Stephen Omony, the Manager Lamogi Ber Bus Terminal similarly noted that the company is operating within the legal frameworks to offer services to the people.
“We have been paying revenue to the Council and we shall continue to. And because we aren’t ready to move, we shall continue to serve the public in their best interests,” Omony maintained.
Division mayors divided
The division mayors for both Pece-Laroo and Bardege-Layibi are however divided on the resolution for the eviction of the transporters.
Patrick Oola Lumumba, The mayor of Bardege-Layibi Division, noted that the money generated from Lamogi Ber Bus Terminal annually stands at shs38m.
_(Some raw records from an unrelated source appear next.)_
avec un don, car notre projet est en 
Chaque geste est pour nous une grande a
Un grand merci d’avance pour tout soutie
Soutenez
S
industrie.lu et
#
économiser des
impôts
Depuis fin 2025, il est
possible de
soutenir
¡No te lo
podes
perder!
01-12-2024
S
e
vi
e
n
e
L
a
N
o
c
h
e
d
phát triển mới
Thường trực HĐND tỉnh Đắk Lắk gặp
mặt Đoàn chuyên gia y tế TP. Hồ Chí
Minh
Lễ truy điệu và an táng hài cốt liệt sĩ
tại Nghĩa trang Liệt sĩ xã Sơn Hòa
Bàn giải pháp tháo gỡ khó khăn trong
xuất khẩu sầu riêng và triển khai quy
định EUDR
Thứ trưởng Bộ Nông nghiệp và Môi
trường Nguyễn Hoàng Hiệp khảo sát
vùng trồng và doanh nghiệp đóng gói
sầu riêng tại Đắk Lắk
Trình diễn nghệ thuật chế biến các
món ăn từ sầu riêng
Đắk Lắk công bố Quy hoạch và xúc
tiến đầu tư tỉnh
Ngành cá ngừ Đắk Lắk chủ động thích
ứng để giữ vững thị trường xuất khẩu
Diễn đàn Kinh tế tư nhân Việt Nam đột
According to Oola, half of the money collected from the transporters is channeled to the City Council. He acknowledged that the council resolution was passed without consulting the lower councils.
“If the place has to be closed just because of accidents then what about other places in the city where accidents occur? Must we close the city because Gulu has been having accidents?” Lumumba asked.
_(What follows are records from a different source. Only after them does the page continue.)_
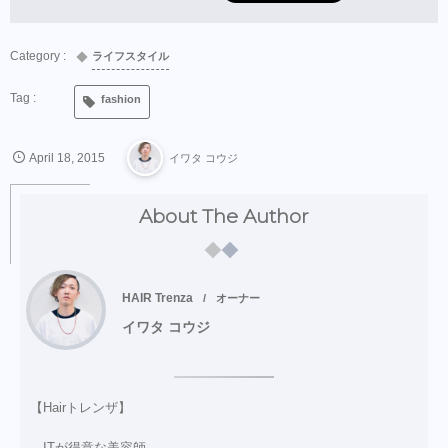
ライフスタイル
fashion
April
18
,
2015
イワタ コウジ
About The Author
HAIR Trenza
オーナー
イワタ コウジ
【Hairトレンザ】
ITが得意な美容師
But the mayor of Pece-Laroo Division Geoffrey Otim, maintained that the bus operators have been defaulting revenue payments to the Council.
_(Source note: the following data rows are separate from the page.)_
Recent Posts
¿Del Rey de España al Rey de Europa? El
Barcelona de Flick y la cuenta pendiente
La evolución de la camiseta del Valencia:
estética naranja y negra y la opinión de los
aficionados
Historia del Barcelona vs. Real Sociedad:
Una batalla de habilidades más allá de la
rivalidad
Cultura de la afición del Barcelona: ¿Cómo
Otim revealed that the Division Council has been losing shs420m annually from the transport sector in both Gulu Main Bus Park and Makome bus terminal services.
According to Otim, the Division Council is only getting shs5m from the taxi operators in the main bus park, leaving a huge gap in revenue collection from the transport sector.
“For four years now, we couldn’t collect over shs1.6b from buses, but this money could help to maintain the general cleanliness of the city,” Otim said.
Resolution likely to cost Council
The Councilor representing Laroo-Pece- South Constituency Andrew Otto Ogwetta expressed fear that the resolution was hurriedly adopted which may have legal implications for the Council.
“There isn’t any substantial evidence to conclude that the operators haven’t been paying tax. We needed to have gone deeper to find out before the resolution,” Ogwetta noted.
Oscar Kizza, a lawyer with Godena Associates in Kampala noted that the award of contract is guided by the Public Procurement and Regulation Act which set conditions for the parties involved to undertake.
He argues that, for the Council to grant operation license to the Bus Terminal would mean, like any other entity or individual, they should have gone through bidding and evaluation by the Contract Committee.
“Where the law of procurement isn’t followed, the Council can’t lose but also, they can’t just wake up to evict these companies if this law was honored in due process, it will bring loss to the Council. If they followed all the processes and where breach of contract, such licenses can be lawfully” He argued.
He however noted that, if the affected parties are not satisfied with the decision by the Council, then they can seek for legal redress in the commercial court where such cases are majorly handled from.